# 8-10 Some Fly Fishing for Smallies in WI



## ThaFish (Feb 27, 2013)

Got back from fishing around 9 last night & still had to go to work over at the bait shop. My buddy Tyler was with me & he asked if he could tag along just to watch me tie, so I said of course. Long story short, we started talking fly fishing & I told him I would teach him today if he wanted to learn. So after I finished tying all that was needed for the order, we tied up some clousers in a number of different colors & decided to put them to work on some smallmouth this morning. We had plans to get up around 9 & get out to one of my favorite stretches of Honey Creek, but we slept through my alarm & didn't get to my house to get packed up until 10 or so. After packing up & giving Tyler a brief lesson in casting in the backyard, we finally made it out to the creek by 11. Tyler had work at 1, so we had to leave the creek by 12. Didn't leave much time for fishing, but we still had a blast. Got in the water by the bridge & started working a rock pile & pulled a fat smallie off of it right away. Also had a northern pike blow up on my fly but I pulled the hook. Stupid. We walked 50 yards upstream to a really nice hole off the back side of some rapids & Tyler had his first hookup, which was with a nice pike. Bit him off instantly though.Then I hooked up with a nice pike on my first cast in the hole, but he bit me off too.

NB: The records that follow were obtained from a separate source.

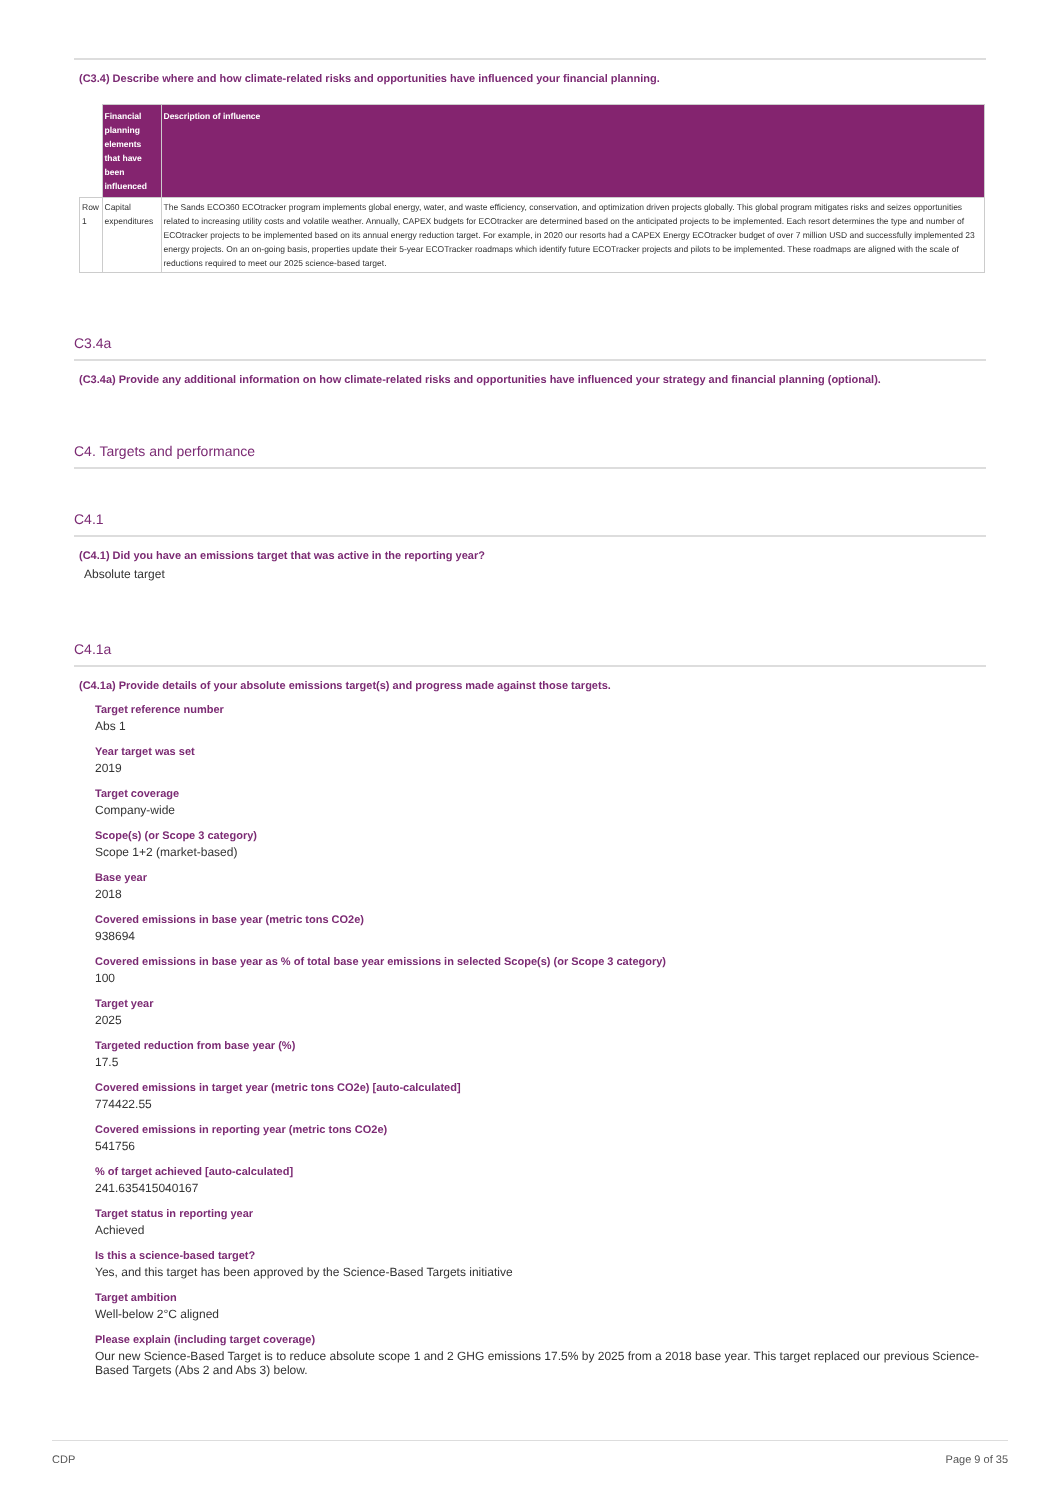(C3.4) Describe where and how climate-related risks and opportunities have influenced your financial planning.
| | Financial planning elements that have been influenced | Description of influence |
| --- | --- | --- |
| Row 1 | Capital expenditures | The Sands ECO360 ECOtracker program implements global energy, water, and waste efficiency, conservation, and optimization driven projects globally. This global program mitigates risks and seizes opportunities related to increasing utility costs and volatile weather. Annually, CAPEX budgets for ECOtracker are determined based on the anticipated projects to be implemented. Each resort determines the type and number of ECOtracker projects to be implemented based on its annual energy reduction target. For example, in 2020 our resorts had a CAPEX Energy ECOtracker budget of over 7 million USD and successfully implemented 23 energy projects. On an on-going basis, properties update their 5-year ECOTracker roadmaps which identify future ECOTracker projects and pilots to be implemented. These roadmaps are aligned with the scale of reductions required to meet our 2025 science-based target. |
C3.4a
(C3.4a) Provide any additional information on how climate-related risks and opportunities have influenced your strategy and financial planning (optional).
C4. Targets and performance
C4.1
(C4.1) Did you have an emissions target that was active in the reporting year?
Absolute target
C4.1a
(C4.1a) Provide details of your absolute emissions target(s) and progress made against those targets.
Target reference number
Abs 1
Year target was set
2019
Target coverage
Company-wide
Scope(s) (or Scope 3 category)
Scope 1+2 (market-based)
Base year
2018
Covered emissions in base year (metric tons CO2e)
938694
Covered emissions in base year as % of total base year emissions in selected Scope(s) (or Scope 3 category)
100
Target year
2025
Targeted reduction from base year (%)
17.5
Covered emissions in target year (metric tons CO2e) [auto-calculated]
774422.55
Covered emissions in reporting year (metric tons CO2e)
541756
% of target achieved [auto-calculated]
241.635415040167
Target status in reporting year
Achieved
Is this a science-based target?
Yes, and this target has been approved by the Science-Based Targets initiative
Target ambition
Well-below 2°C aligned
Please explain (including target coverage)
Our new Science-Based Target is to reduce absolute scope 1 and 2 GHG emissions 17.5% by 2025 from a 2018 base year. This target replaced our previous Science-Based Targets (Abs 2 and Abs 3) below.
CDP Page 9 of 35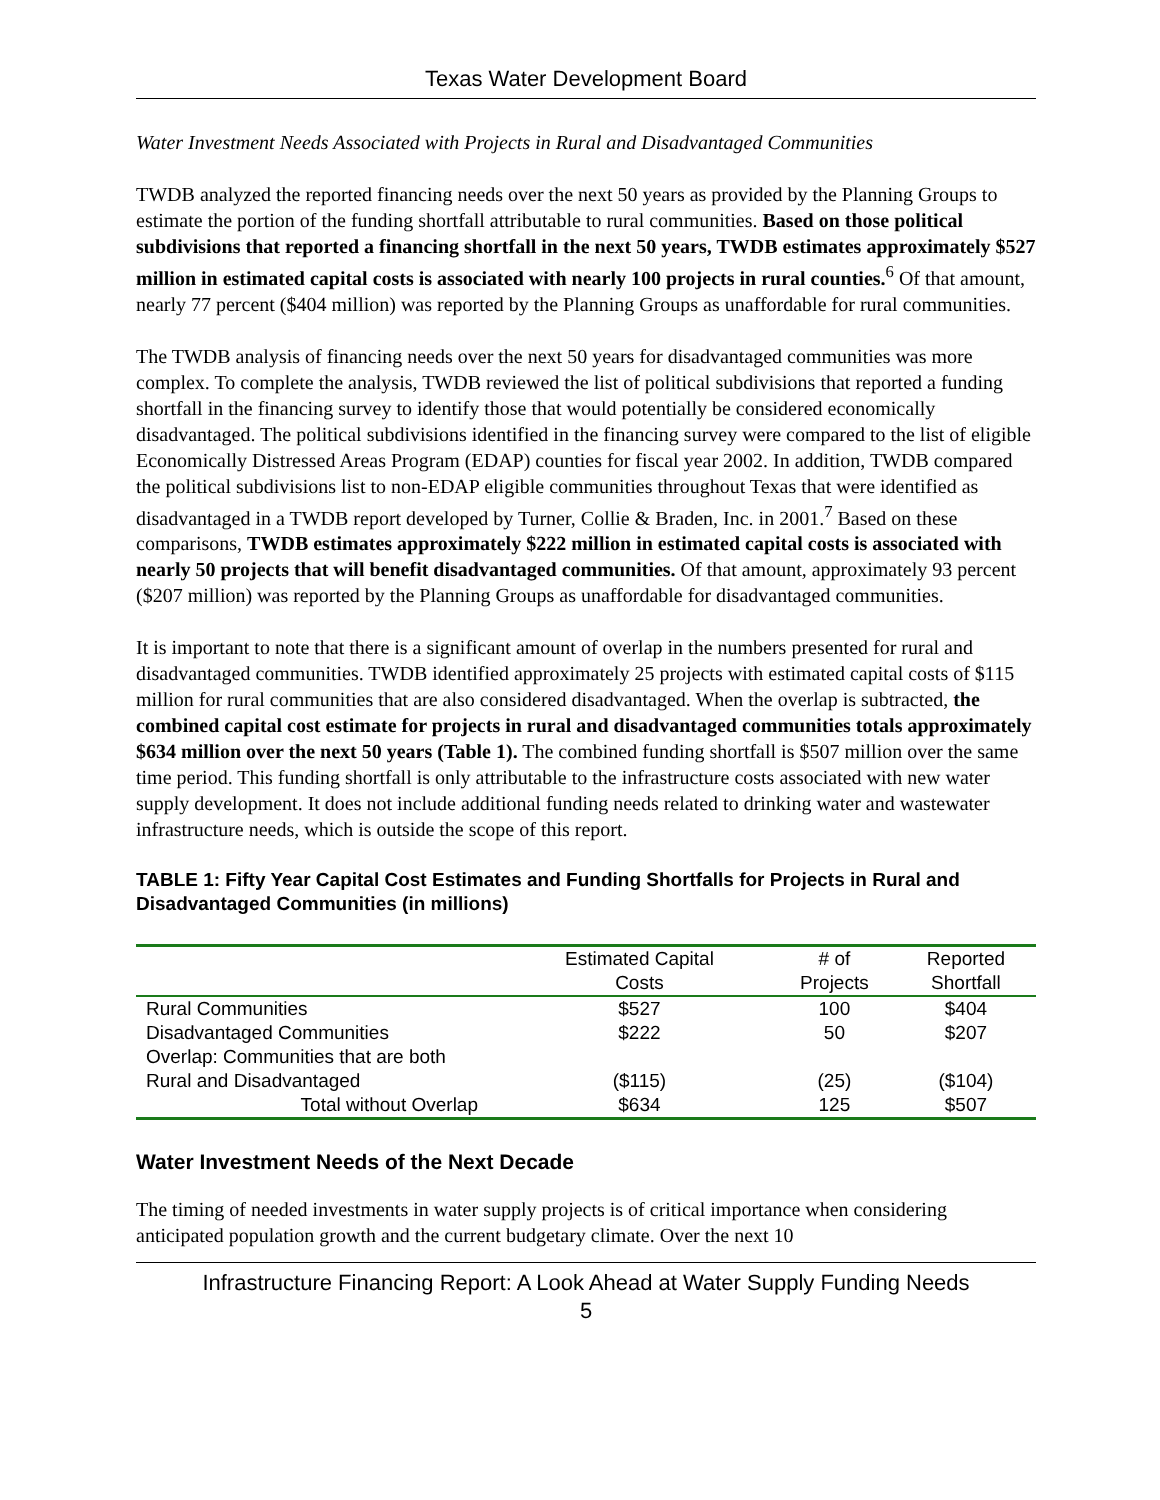Texas Water Development Board
Water Investment Needs Associated with Projects in Rural and Disadvantaged Communities
TWDB analyzed the reported financing needs over the next 50 years as provided by the Planning Groups to estimate the portion of the funding shortfall attributable to rural communities. Based on those political subdivisions that reported a financing shortfall in the next 50 years, TWDB estimates approximately $527 million in estimated capital costs is associated with nearly 100 projects in rural counties.<sup>6</sup> Of that amount, nearly 77 percent ($404 million) was reported by the Planning Groups as unaffordable for rural communities.
The TWDB analysis of financing needs over the next 50 years for disadvantaged communities was more complex. To complete the analysis, TWDB reviewed the list of political subdivisions that reported a funding shortfall in the financing survey to identify those that would potentially be considered economically disadvantaged. The political subdivisions identified in the financing survey were compared to the list of eligible Economically Distressed Areas Program (EDAP) counties for fiscal year 2002. In addition, TWDB compared the political subdivisions list to non-EDAP eligible communities throughout Texas that were identified as disadvantaged in a TWDB report developed by Turner, Collie & Braden, Inc. in 2001.<sup>7</sup> Based on these comparisons, TWDB estimates approximately $222 million in estimated capital costs is associated with nearly 50 projects that will benefit disadvantaged communities. Of that amount, approximately 93 percent ($207 million) was reported by the Planning Groups as unaffordable for disadvantaged communities.
It is important to note that there is a significant amount of overlap in the numbers presented for rural and disadvantaged communities. TWDB identified approximately 25 projects with estimated capital costs of $115 million for rural communities that are also considered disadvantaged. When the overlap is subtracted, the combined capital cost estimate for projects in rural and disadvantaged communities totals approximately $634 million over the next 50 years (Table 1). The combined funding shortfall is $507 million over the same time period. This funding shortfall is only attributable to the infrastructure costs associated with new water supply development. It does not include additional funding needs related to drinking water and wastewater infrastructure needs, which is outside the scope of this report.
TABLE 1: Fifty Year Capital Cost Estimates and Funding Shortfalls for Projects in Rural and Disadvantaged Communities (in millions)
| | Estimated Capital Costs | # of Projects | Reported Shortfall |
| --- | --- | --- | --- |
| Rural Communities | $527 | 100 | $404 |
| Disadvantaged Communities | $222 | 50 | $207 |
| Overlap: Communities that are both | | | |
| Rural and Disadvantaged | ($115) | (25) | ($104) |
| Total without Overlap | $634 | 125 | $507 |
Water Investment Needs of the Next Decade
The timing of needed investments in water supply projects is of critical importance when considering anticipated population growth and the current budgetary climate. Over the next 10
Infrastructure Financing Report: A Look Ahead at Water Supply Funding Needs
5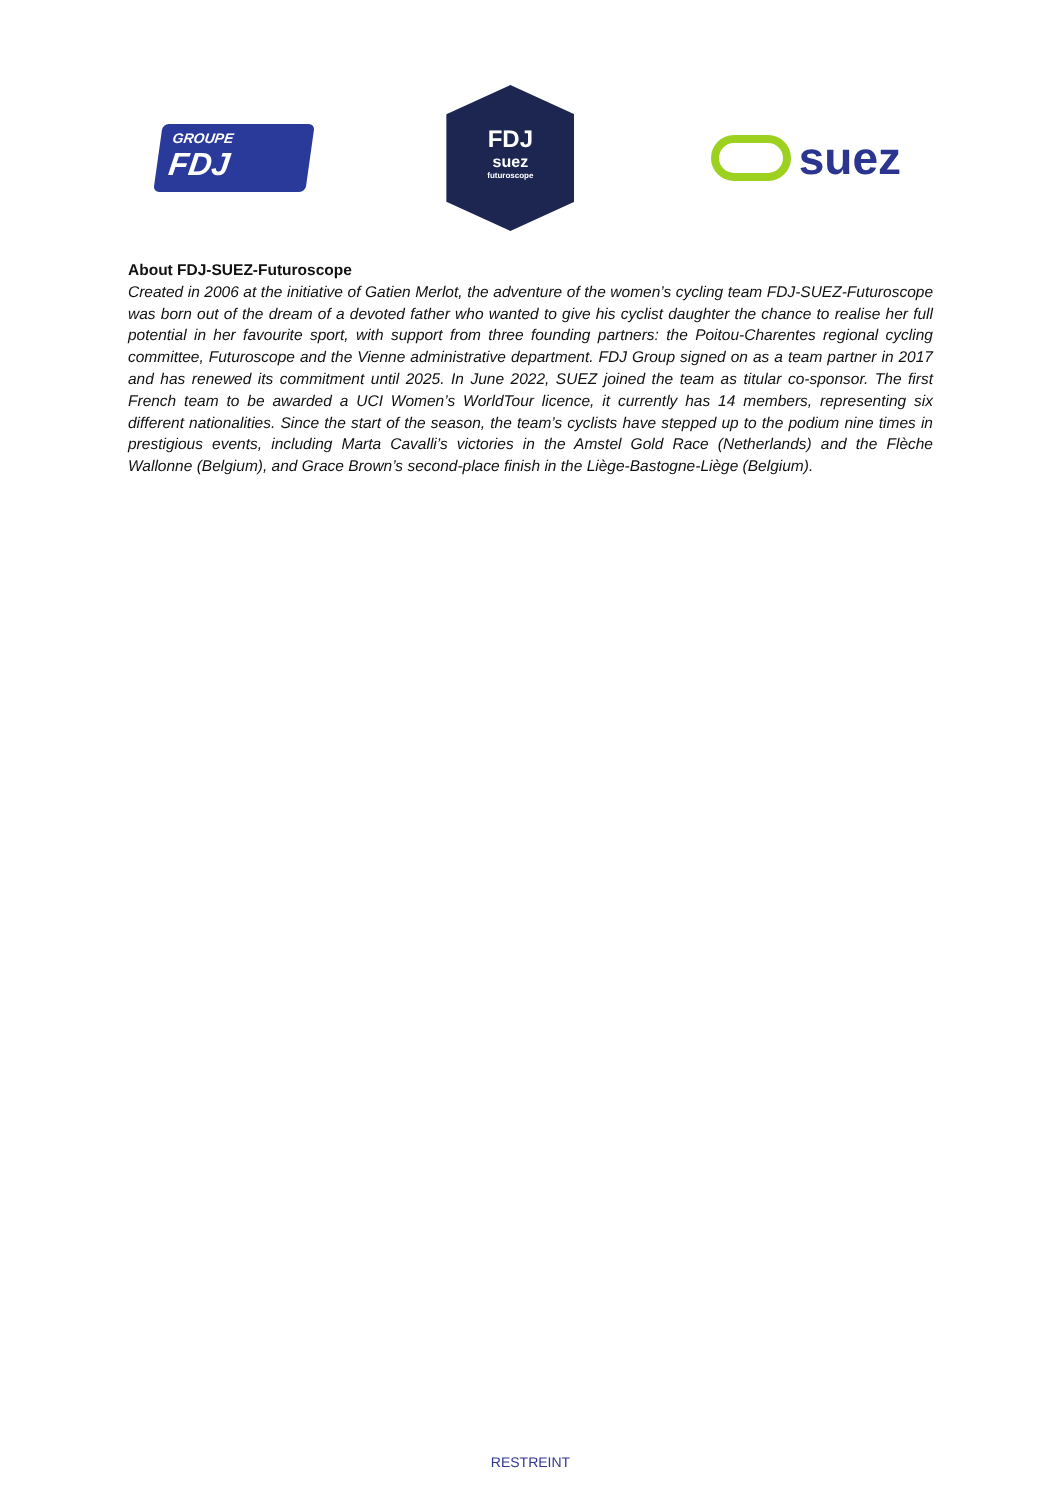GROUPE
FDJ
FDJ
suez
futuroscope
suez
About FDJ-SUEZ-Futuroscope
Created in 2006 at the initiative of Gatien Merlot, the adventure of the women’s cycling team FDJ-SUEZ-Futuroscope was born out of the dream of a devoted father who wanted to give his cyclist daughter the chance to realise her full potential in her favourite sport, with support from three founding partners: the Poitou-Charentes regional cycling committee, Futuroscope and the Vienne administrative department. FDJ Group signed on as a team partner in 2017 and has renewed its commitment until 2025. In June 2022, SUEZ joined the team as titular co-sponsor. The first French team to be awarded a UCI Women’s WorldTour licence, it currently has 14 members, representing six different nationalities. Since the start of the season, the team’s cyclists have stepped up to the podium nine times in prestigious events, including Marta Cavalli’s victories in the Amstel Gold Race (Netherlands) and the Flèche Wallonne (Belgium), and Grace Brown’s second-place finish in the Liège-Bastogne-Liège (Belgium).
RESTREINT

DAMMIT! That was the only chartreuse/pink/black/holo fuschia clouser that I had tied. I switched to a chartreuse/white/red lateral scale flashabou one & hooked up with another pike. This one was small, only 15.5'', but still fun. Got her landed & snapped a picture & then let her go. A few seconds later Tyler & I look down & see that pike we both hooked up with just a few minutes earlier, with BOTH of our flies sticking out of the side of its mouth! She took off before we could try hooking up with her again though. Only had about 20 minutes left at this point, so we walked another 100 yards up to a big hole that we usually have pretty good luck at. I landed an 18'' pike & a chunky 10'' smallie at this spot & pulled the hook on a fat 22''-24'' pike. Tyler didn't end the day with any fish, but he got the hang of casting pretty quick & did have one hookup, so he was happy. Gonna hit the creek again later this evening I think & see if we can do some more damage. But for now I gotta wrap this long report up so I can head over to work at the bait shop. 

*Tally for the day*:

*Me*: Two smallmouth bass & two pike
*Tyler*: Nada

Tight lines everyone.


----------